Пророк, очевидно, находился в сильном раздражении. На лбу его напряглись жилы, глаза метали молнии из-под густых, нахмуренных бровей, а голос раздавался под сводами подобно глухим раскатам грома.
— Вы знаете, братья, — начал он, — что фараон, этот обманщик и изменник своему слову, отказывается отпустить народ Божий, несмотря на ужас, испытанный им и всеми египтянами при виде кровавых вод Нила. Но никто безнаказанно не смеет пренебречь гневом Всевышнего.
Он стиснул кулаки и погрозил ими. Старейшины склонились до земли под молниеносным взглядом вождя.
— Иегова повелел мне поразить египтян такою казнью, от которой погибнет их имущество и волосы на голове встанут дыбом.
Он отдал приказание Иисусу Навину и Аарону. Они тотчас вынесли из угла подземелья два мешка и жаровню с раскаленными угольями.
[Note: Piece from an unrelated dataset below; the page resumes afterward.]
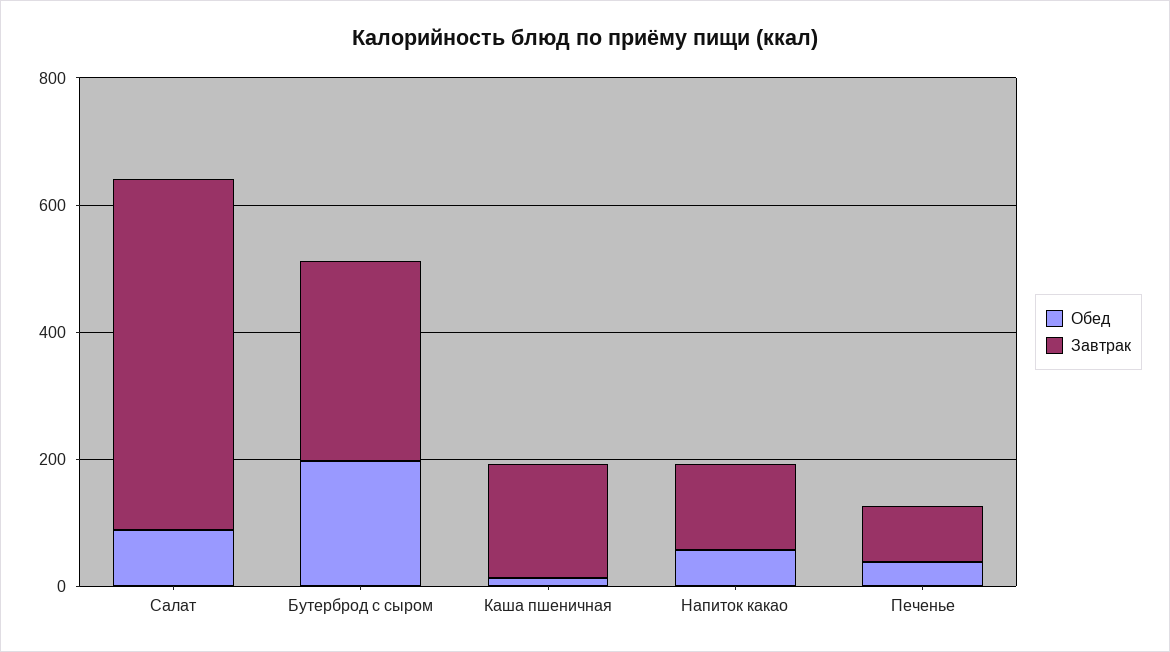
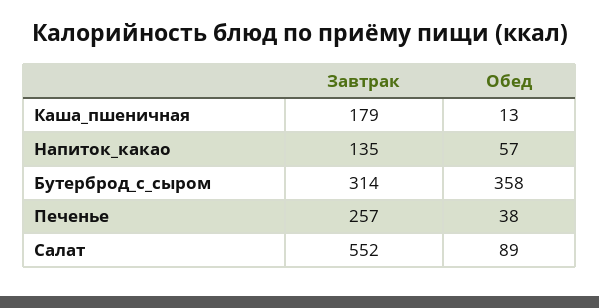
Обед, Бутерброд с сыром: 200 -> 358
Завтрак, Печенье: 100 -> 257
Из одного мешка Мезу вынул горсть каких-то кореньев, нарезанных мелкими кусочками, из другого — род флейты, сделанной из зеленоватого, сильно пахучего дерева.
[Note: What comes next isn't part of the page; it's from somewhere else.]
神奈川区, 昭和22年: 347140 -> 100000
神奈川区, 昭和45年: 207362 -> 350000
— Возьми и играй, — сказал он Навину.
Молодой человек повиновался. Инструмент издал протяжные, резкие звуки.
Мы ждали с напряженным любопытством. Через несколько минут послышался странный, глухой шум. Визг, писк, царапанье раздались со всех сторон, — и вдруг целые стаи крыс и мышей наводнили подземелье, стремясь вперед с таким азартом, словно их гнала невидимая сила.
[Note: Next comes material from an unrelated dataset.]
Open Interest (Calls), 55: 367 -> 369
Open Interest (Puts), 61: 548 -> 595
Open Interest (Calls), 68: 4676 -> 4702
Все отскочили с криками ужаса. Тотчас же Аарон бросил на горячие угли щепотку кореньев, и, как только густой пахучий дым поднялся с жаровни и достиг животных, они побежали назад и быстро скрылись.
— Теперь вот что вы должны сделать, — сказал Мезу. — Аарон раздаст всем старейшинам мешки с такими же флейтами, кореньями и семенами, употребление которых я объясню. Обязанность старейшин состоит в том, чтобы раздать флейты верным людям, которые в качестве слуг живут в египетских домах Таниса и всех окрестных городов и деревень на самое большое расстояние, какое только окажется возможным. Люди эти должны спрятаться в погребах и подземельях домов, храмов и дворцов, не исключая и дворца фараона, и, как только животные покажутся, они им бросят куски мяса, смоченные в жидкости, приготовленной из семян, о которых я говорил. Раз вызванные из своих обычных убежищ и возбужденные этой приманкой, нечистые твари бросятся повсюду, пожирая все, что встретится на пути. Операцию эту следует повторять каждую ночь, чтобы поддерживать постоянное нашествие гадов. Другие флейтисты станут на берегах прудов, каналов, болот, бросят туда порошок, который получат для этой цели, и тихо заиграют на своем инструменте, чтобы вызвать на сушу водяных жаб, лягушек. Для предохранения же нашего народа от этого бедствия Иегова повелевает, чтобы жены и дочери израильтян держали в домах своих наготове жаровни с раскаленными угольями, постоянно подсыпая на них эти коренья, дым которых не допустит до жилища ни одной вредоносной твари. Через три дня все должно быть готово. Мы начнем с того, что расстроим свадебный пир одной богатой египтянки, на котором обещал присутствовать Мернефта со всей своей свитой.